Most likely using 1553. Since its a military aircraft and most DoD equipment for aircraft use 1553. AIRNC 429 is typically isninly user when trying to integrate a COTS equipment. However 1553 wouldn't be ideal for exchanging large amoints of data.... more like "status" and switching. Its highly deterministic regarding timing of messages.
Interesting that this document is stored on Bjarne Stroustrup's (creator of C++) web site at AT&T Labs. I wonder whether he had any part in writing it?
> ...I consider it a pretty good set of rules for safety critical and performance critical code. If you do embedded systems programming, you should consider it. Caveat: I had a hand in the formulation of these rules, so you could consider me biased...
> Dear C++ programmers: follow this! (with exceptions accordingly)
These strict C++ programming guidelines apply only to embedded and safety critical programming and the programs that are being written work under a very restricted runtime environment and with a less than state of the art compiler.
So if you're a regular application programmer working with C++, feel free to ignore most of these rules. Modern compilers and runtimes will work nicely with most of the stuff forbidden in these guidelines.

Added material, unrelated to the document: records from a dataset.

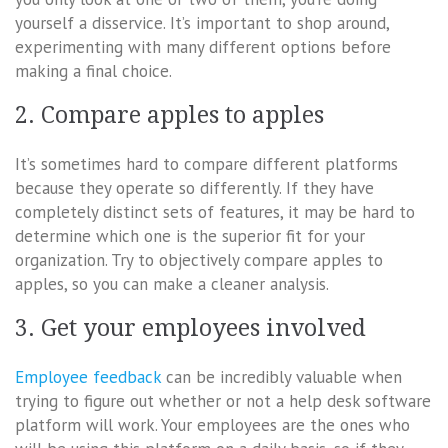
yourself a disservice. It’s important to shop around,
experimenting with many different options before
making a final choice.
2. Compare apples to apples
It’s sometimes hard to compare different platforms
because they operate so differently. If they have
completely distinct sets of features, it may be hard to
determine which one is the superior fit for your
organization. Try to objectively compare apples to
apples, so you can make a cleaner analysis.
3. Get your employees involved
Employee feedback
can be incredibly valuable when
trying to figure out whether or not a help desk software
platform will work. Your employees are the ones who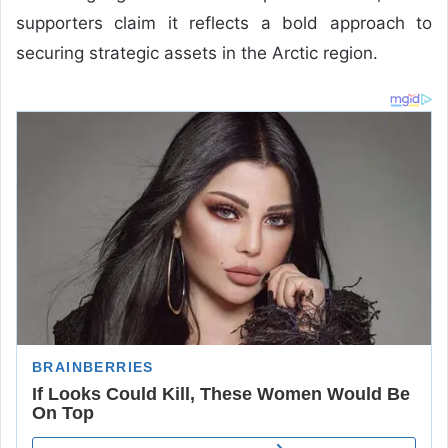
supporters claim it reflects a bold approach to
securing strategic assets in the Arctic region.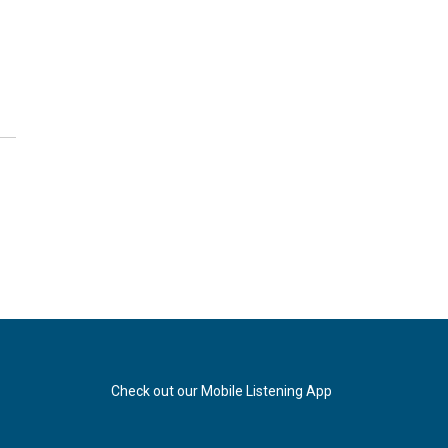
Check out our Mobile Listening App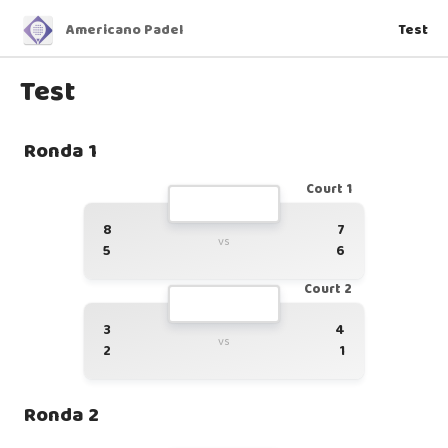
Americano Padel
Test
Test
Ronda 1
Court 1
8
7
vs
5
6
Court 2
3
4
vs
2
1
Ronda 2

There are some limitations there relating to embedded systems (for example, they explicitly forbid the use of atoi because obviously you want to be sure of no undefined behavior while flying at Mach 2 at 20kft)
For example, section 3 are very general good rules
Av Rule 84/85 are very relevant as well (just an example)
It's very easy to exaggerate when using C++ and hence some limits are needed.
My brother works for Lockheed writing technical manuals. He is the guy who writes those things. I mean, I can't even read them without runing away screaming.
He studied IT, but never got a job in it. I keep bugging him to get a job coding, but he thinks he can't.
Anyone got a job coding for someone who writes those amazingly complex manuals?
Just to add to what was already said, the doc said for enumerator values - which are indeed lower case in the example. Not a blanket statement for all variables.
AV Rule 69 says to use `const` by default on member functions. Yet in some examples (e.g. AV Rule 122 in Appendix A) they don't use the `const` keyword when they can.